Low Voltage Differential Signaling (LVDS)

Switches about 1.2V at very fast edge speeds. Theoretically differential signals should never radiate, but ANY unbalances in line length or routing can cause common-mode currents to form.


  • use flat ferrite chokes
  • shielding the cable and connecting the shield back to digital return in several places at each end of the shield.


  • use ferrite
  • install copper tape to one side of the cable to provide a path for any unbalanced common-mode currents to return to their source.

Shielded Enclosures and Gaskets

Both the compression of the shields and gaps/cracks in the gasket may may affect slot emissions. It’s really a factor of both the manufacturer’s recommended compression, plus how well the gasket installation is designed. Minimize the length of any gaps between any two pieces of metal enclosure. The leakage can be measured using a near field probe and sliding it along all the enclosure seams. Preferable to be done in ALSE chamber.


Earth Grounding Rod

In EMC testing is needed for establishing a voltage reference, discharge high transient voltages, static discharge, personnel safety.


Pigtail connectors 

Are an insulation displacement connector that are filled with a di-electric grease to prevent moisture from getting inside the connector. No need to strip the ends of  the wires, just insert them into the connector, then squeeze the blue cap down with a pair of pliers.


When the source of the radiation is from common currents on external cables such as those that connect to peripherals, using a “better” cable often has no impact at all on the radiated emissions. That’s because the common currents are flowing on the shield of the cable.

It only takes 3 μA of common current flowing on the shield of a cable, 1 m long, to cause an FCC class B failure

The most important driving voltage for these common currents that causes EMC failures is ground bounce in the connector attaching the cable to the chassis.

Ground bounce is the voltage generated between two regions of the return path due to a changing current flowing through the total inductance of the return path.

The total inductance of the return path is related to the total number of field lines around the conductor per amp of current flowing through it. When the dI/dt of the return current flows through the total inductance of the connector, it generates a voltage, and this voltage between the chassis and the cable’s shield is what drives the common currents on the cable, which results in an EMC failure.


A coax cable will have no ground bounce because there no external magnetic field around it.

The signal current generates an external magnetic field composed of circular rings of field lines circulating in one is direction.

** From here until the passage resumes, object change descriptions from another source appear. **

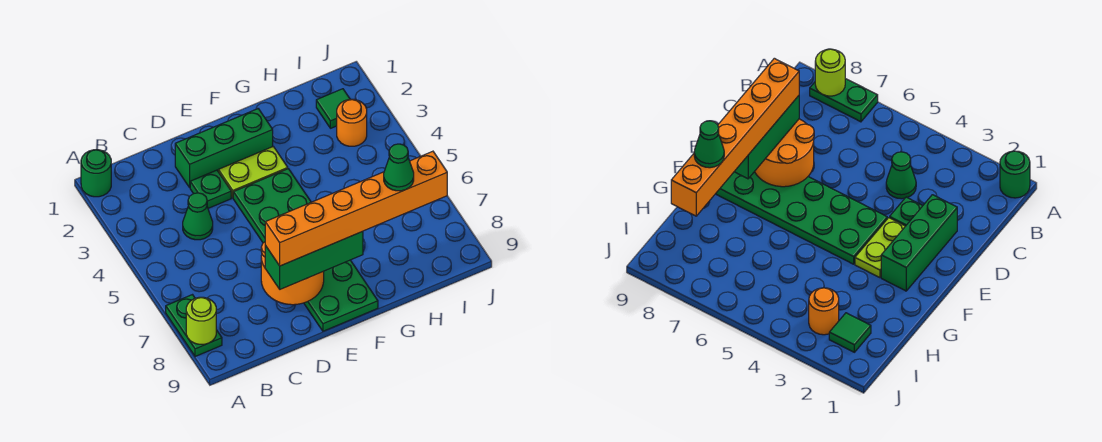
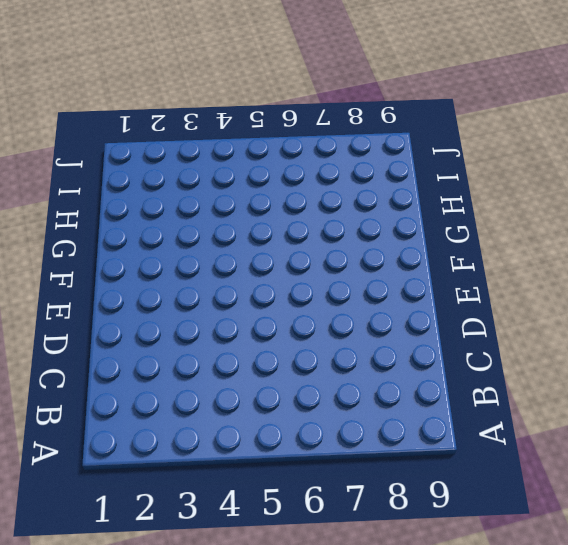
none -> green round brick A1 level 1
none -> green plate A7:A8 level 1
none -> green cone C4 level 1

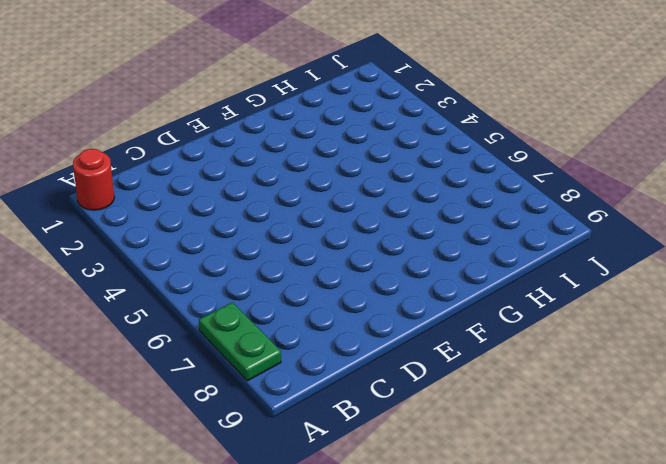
red round brick A1 level 1 -> green round brick A1 level 1
none -> green cone C4 level 1
none -> green brick D2:F2 level 1
none -> green plate D3 level 1

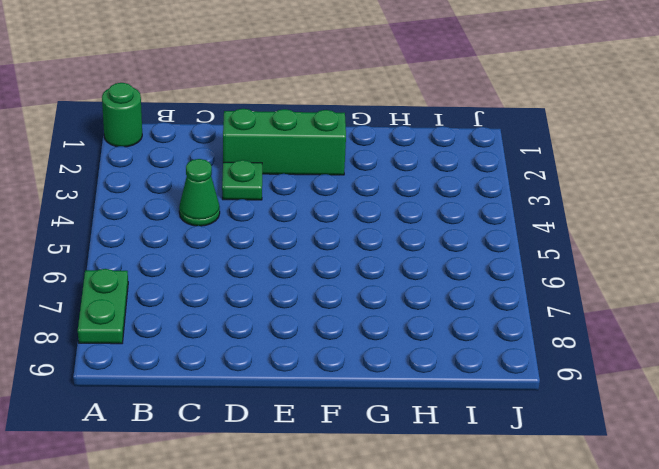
none -> lime plate E3:F3 level 1
none -> green plate E4:F9 level 1
none -> green tile I2 level 1

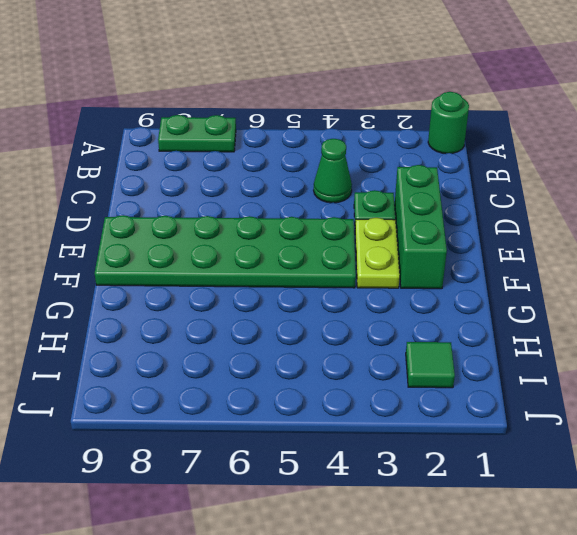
none -> orange round brick I3 level 1
none -> lime round brick A8 level 2
none -> orange round brick D7:E8 level 2

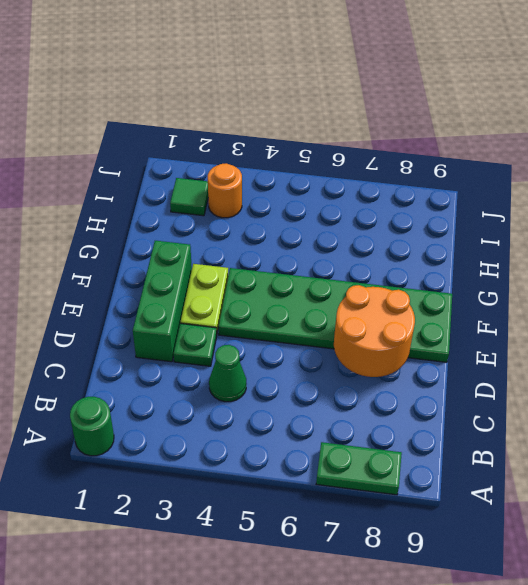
none -> lime round brick A8 level 2
none -> green brick D8:F8 level 3
none -> orange brick D8:I8 level 4

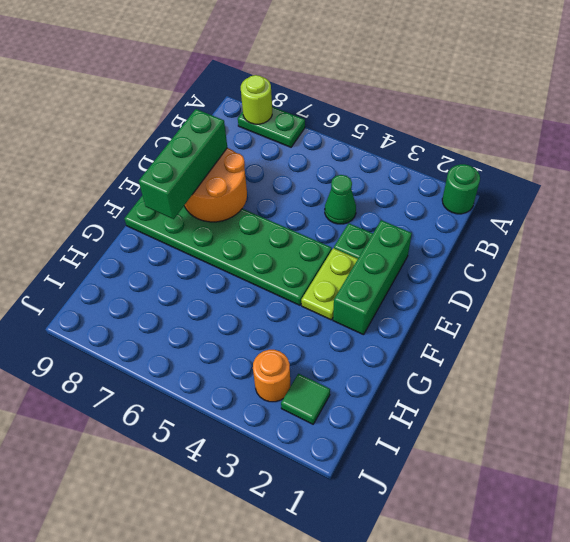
none -> orange brick D8:I8 level 4
none -> green cone H8 level 5

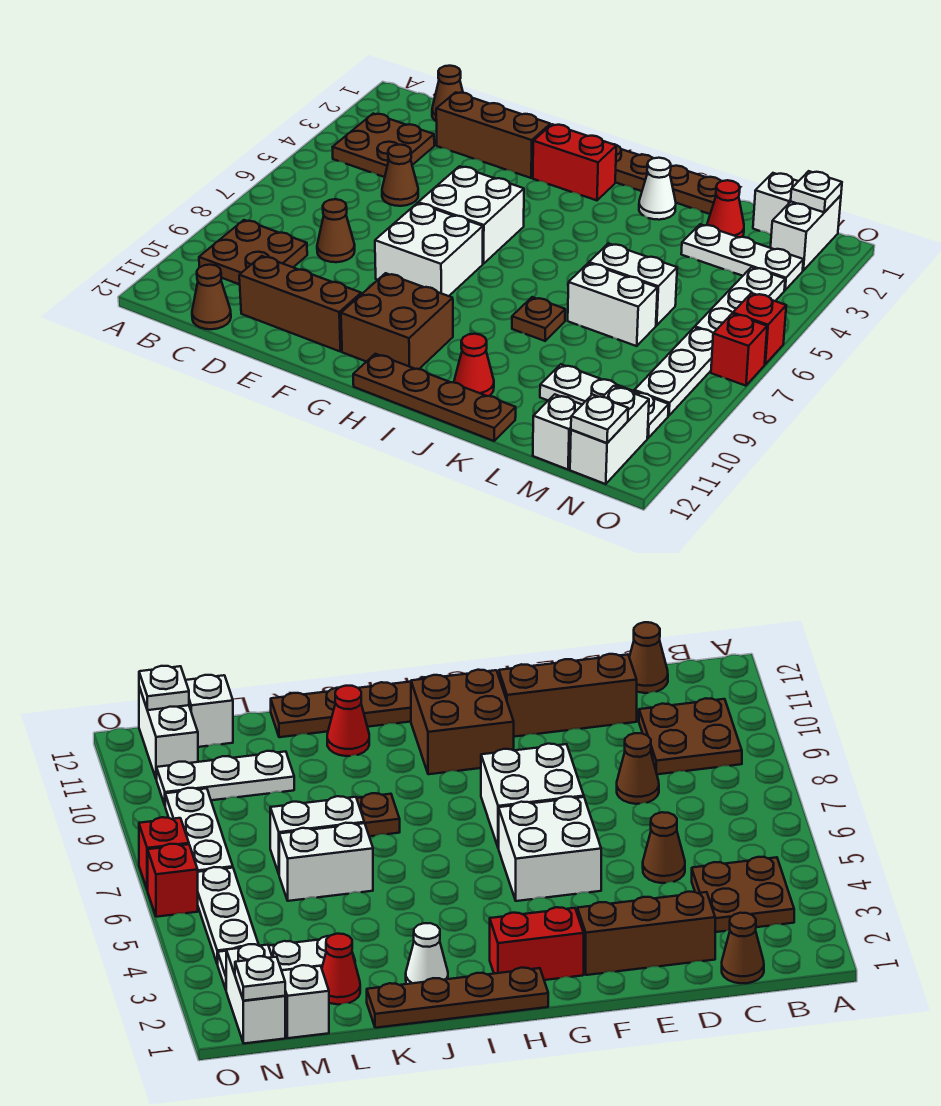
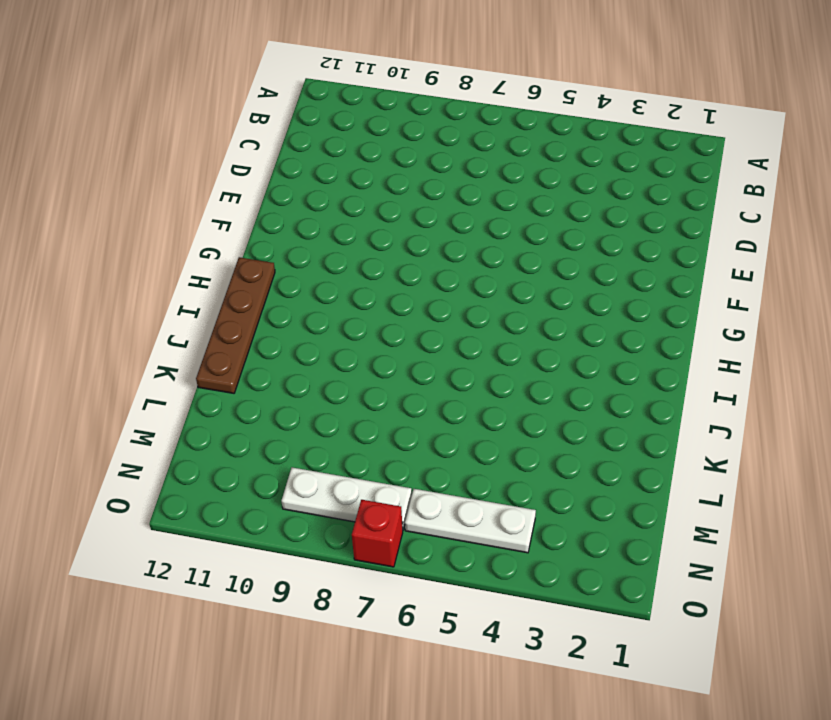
none -> brown plate B3:C4 level 1
none -> brown plate B9:C10 level 1
none -> brown cone C1 level 1
none -> brown cone C12 level 1

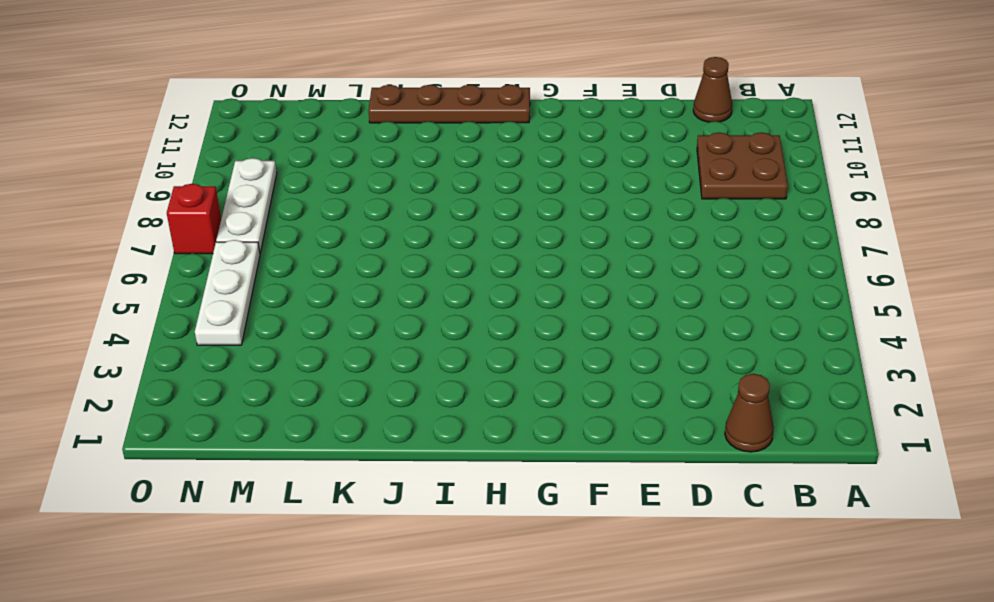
none -> brown plate B3:C4 level 1
none -> brown brick D2:F2 level 1
none -> brown cone D5 level 1
none -> brown cone D8 level 1

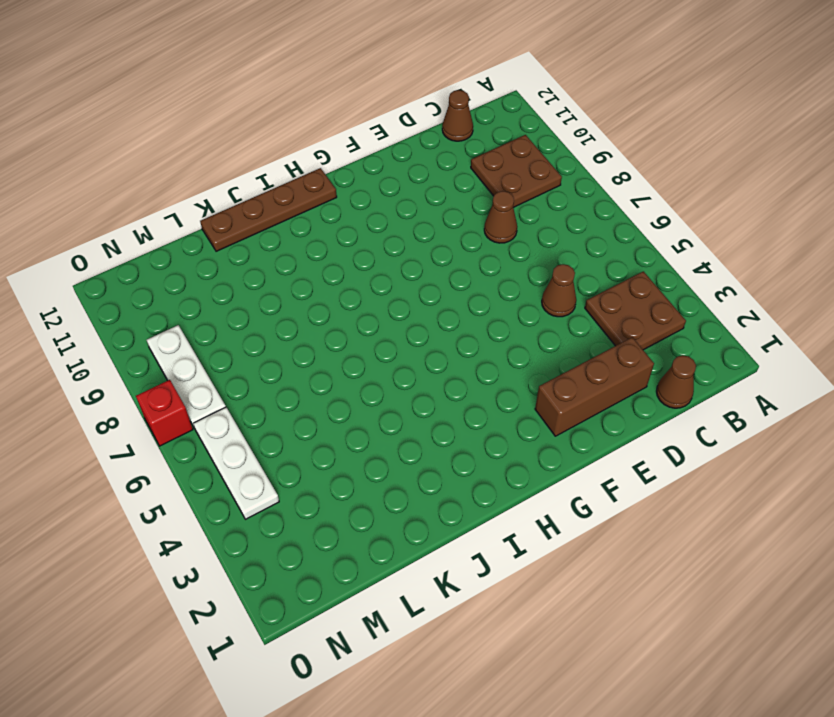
none -> brown brick D11:F11 level 1
none -> white brick F5:G6 level 1
none -> white brick F7:G8 level 1
none -> red brick G2:H2 level 1

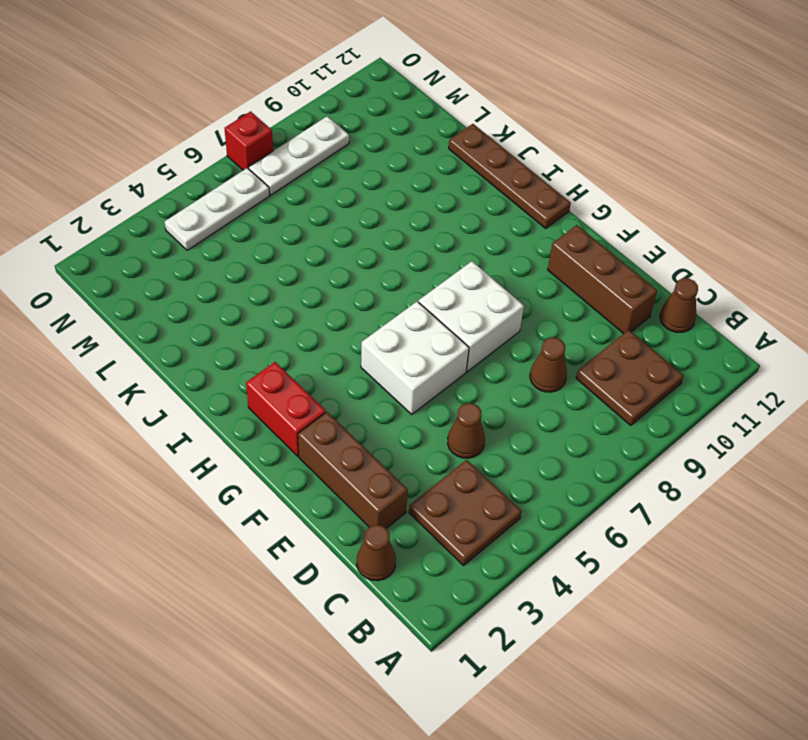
none -> brown brick G10:H11 level 1
none -> brown plate H1:K1 level 1
none -> white cone J2 level 1
none -> brown plate J8 level 1

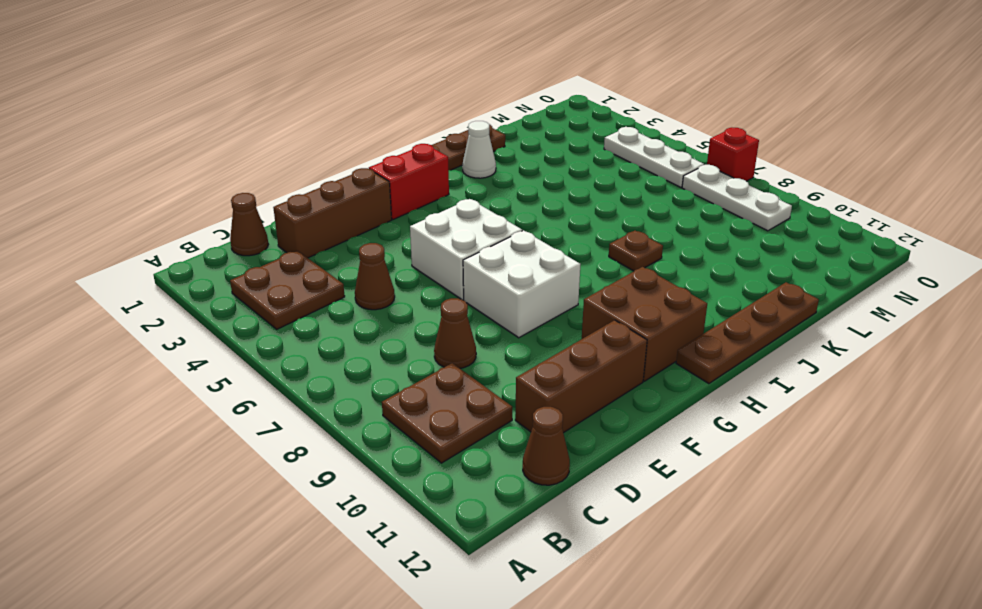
none -> red cone J11 level 1
none -> white brick K6:L6 level 1
none -> white brick K7:L7 level 1
none -> red cone L2 level 1

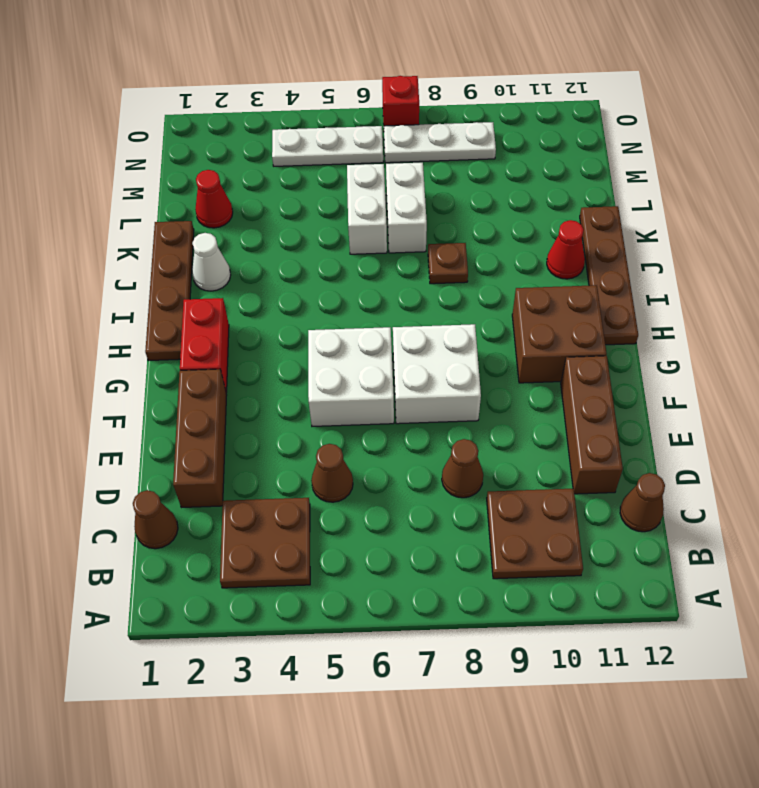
none -> white plate L3:N3 level 1
none -> white plate L10:N10 level 1
none -> white brick M1 level 1
none -> white brick M12 level 1

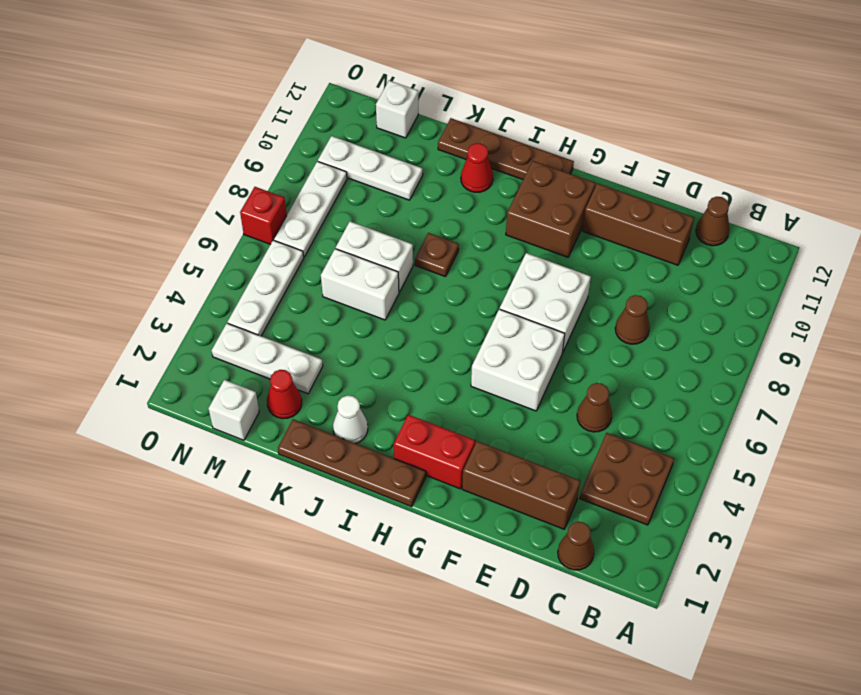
none -> brown plate B9:C10 level 1
none -> white brick N1:N2 level 1
none -> white brick N11:N12 level 1
none -> red brick O6 level 1

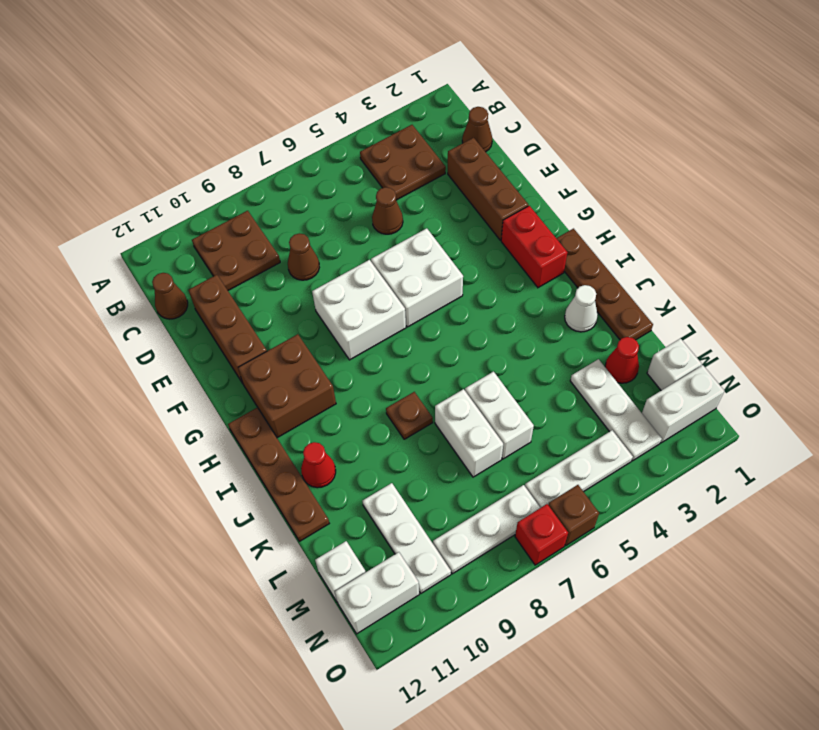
brown brick O6 level 1 -> red brick O6 level 1
none -> white plate N1 level 2
none -> white plate N12 level 2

The return current, if symmetrical about the signal path, generates the identical rings of magnetic field around the cable, but circulating in the opposite direction. These two sets of magnetic field lines exactly cancel out and there is no external magnetic field.

But suppose at the connector, the return current is not perfectly symmetrical about the signal current. Maybe there is a pigtail, maybe the clam shell is not well metalized, or maybe the connector only makes contact at one or two points to the chassis.

Any asymmetry will mean the magnetic field lines from the signal current and return current will not perfectly cancel out. There will be some net magnetic field lines and this will result in some total inductance of the return path. 

In a 50 Ω coax cable, with a 1V signal, having a 1ns rise time, the signal and return current is about 1 V/50 Ω = 20 mA.

Even if the asymmetry is so light as to generate only 0.1 nH of total inductance around the return path of the connector, the ground bounce voltage generated would be 2 mV. 

If the impedance the common current sees returning through all those fringe field lines is about 200 Ω, this 2 mV of ground bounce voltage will drive I = 2 mV/200 Ω = 10 μA.

It only takes 3 μA of common current to fail an EMC certification test.

This ground bounce driven current in the cable shield will cause an EMC failure.